Até o momento, Itália e Alemanha disseram que vão votar contra a resolução, além do tradicional aliado, os Estados Unidos, enquanto o Reino Unido deve se abster. O fato é que a campanha diplomática de Israel não deve obter muito sucesso. A visão que predomina na comunidade internacional é de que boa parte da culpa pela falta de negociações se deve à intransigência de seguidos governos israelenses, que mantiveram a construção de assentamentos nos territórios ocupados e pouco fizeram para diminuir o fardo da presença militar israelense em terras palestinas.

A votação na ONU pode não ser tão catastrófica para Israel como muitos esperam. Até porque, do ponto de vista legal, a acusação pelo Conselho de Direitos Humanos da ONU de que Israel cometeu crimes de guerra durante a Guerra de Gaza em janeiro de 2009 foi mais grave e Israel sobreviveu a ela. Mas em termos simbólicos, a votação pelo reconhecimento das fronteiras do Estado Palestino tem bem mais poder de repercussão. Ela acontecerá na sede da entidade em Nova York diante dos olhos do mundo todo e virá inundada por discursos dos mais importantes líderes mundiais, que não perderão a chance de defender, em uma tribuna global, a legítima causa de um povo que vive sob ocupação estrangeira há mais de quarenta anos.

Não há como negar que a opinião pública mundial vê Israel com olhos cada vez mais negativos. A operação militar contra a flotilha que tentava furar o bloqueio imposto a Faixa de Gaza em maio de 2010 mostrou a facilidade com que Israel é condenado perante o mundo. Nem o fato do território palestino ser governado pelo fundamentalista islâmico (e terroristas para muitos) Hamas e a evidência de que a embarcação humanitária conduzia diversos membros agressivos de organizações radicais foram suficientes para esconder a má vontade da comunidade internacional com Israel. O argumento da necessidade de defender a segurança do país em uma vizinhança hostil já não é mais totalmente aceito para explicar a belicosidade do Estado judeu.

O reconhecimento do Estado Palestino na ONU também será um potente combustível para o chamado movimento de deslegitimização que, como diz o nome, busca corroer a legitimidade de Israel. Grupos que andam espalhando o discurso anti-Israel pelos Estados Unidos e pela Europa podem ganhar ainda mais voz, ampliando seu campo de atuação das universidades e dos meios acadêmicos para alcançar de forma definitiva a opinião pública.

Ao prolongar a ocupação dos territórios palestinos, Israel coloca em risco sua existência como o conhecemos hoje.
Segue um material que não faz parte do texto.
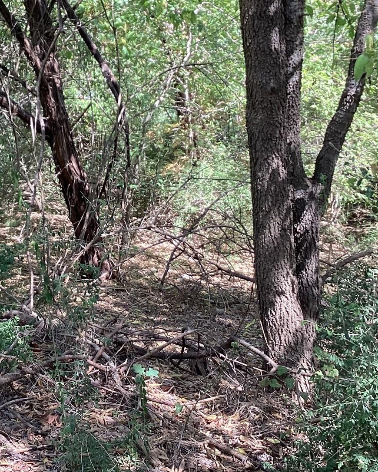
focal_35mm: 57
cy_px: 209
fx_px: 797
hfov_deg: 26.3
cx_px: 93
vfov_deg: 33.0
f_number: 2.4
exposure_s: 1/120
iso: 64
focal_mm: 3.3
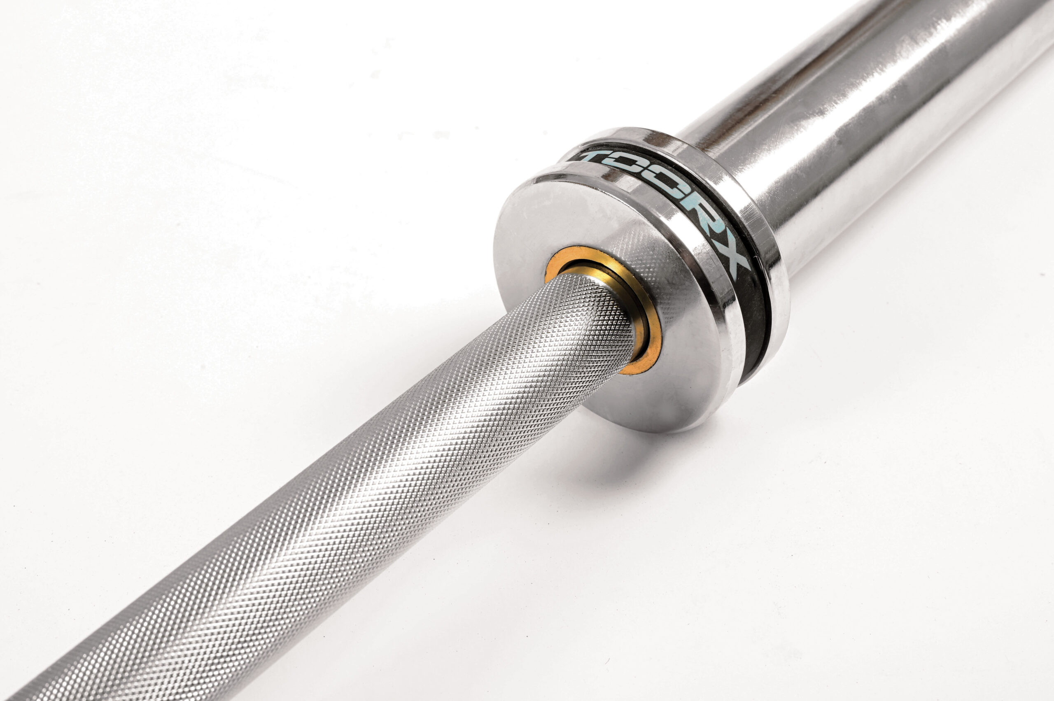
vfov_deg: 27.0
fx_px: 1463
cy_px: 350
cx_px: 527
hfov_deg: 39.6
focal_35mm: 50
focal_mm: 50
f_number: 14
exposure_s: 1/160
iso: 160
O risco, num prazo que parece cada vez mais curto, é que a pressão contra Israel se transforme em sanções econômicas e políticas como as que implodiram o regime racista da África do Sul. (Não é à toa que seus opositores insistem em classificar Israel como um Estado de apartheid.)

É possível que a votação em setembro na ONU seja mais uma das expressões de descontentamento do mundo com Israel, algo que o país considera um traço de antissemitismo, um sentimento que, na visão de muitos israelenses, faz com que o mundo sempre culpe os judeus por todos seus males. É possível também, que os votos em setembro fortifiquem a tentativa de transformar Israel em um Estado pária, algo com que um país pequeno e cercado por inimigos não pode se dar ao luxo de conviver.
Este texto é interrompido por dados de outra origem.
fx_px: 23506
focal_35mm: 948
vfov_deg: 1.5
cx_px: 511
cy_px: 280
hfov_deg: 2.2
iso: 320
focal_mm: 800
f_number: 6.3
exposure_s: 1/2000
O governo israelense, populista e refém de uma coalizão dominada por partidos políticos de direita, parece disposto a correr esse risco. Contam, para isso, com o incondicional apoio dos Estados Unidos, ainda que esta parceria esteja dando pequenos e leves sinais de distanciamento desde o início do governo do presidente Barak Obama. O problema é que se a estratégia der errado, aquilo que tanto se quer evitar – negociar com um parceiro mais poderoso – pode se provar a única alternativa para garantir a sobrevivência do país. Seria, é claro, um colossal tiro no pé, porque esta alternativa obrigaria Israel a chegar ainda mais combalido às mesas de negociações. Do ponto de visto geopolítico, é essencial compreender que Israel continuará buscando seus interesses em manter a frágil segurança de um pequeno país cercado por inimigos. As incertezas causadas pelas revoltas populares que se espalham pelo Oriente Médio combinadas com derrotas diplomáticas podem desembocar em um Estado de Israel que se sente ainda mais acuado e inseguro. O resultado dessa equação pode ser a elevação do risco de guerra na região.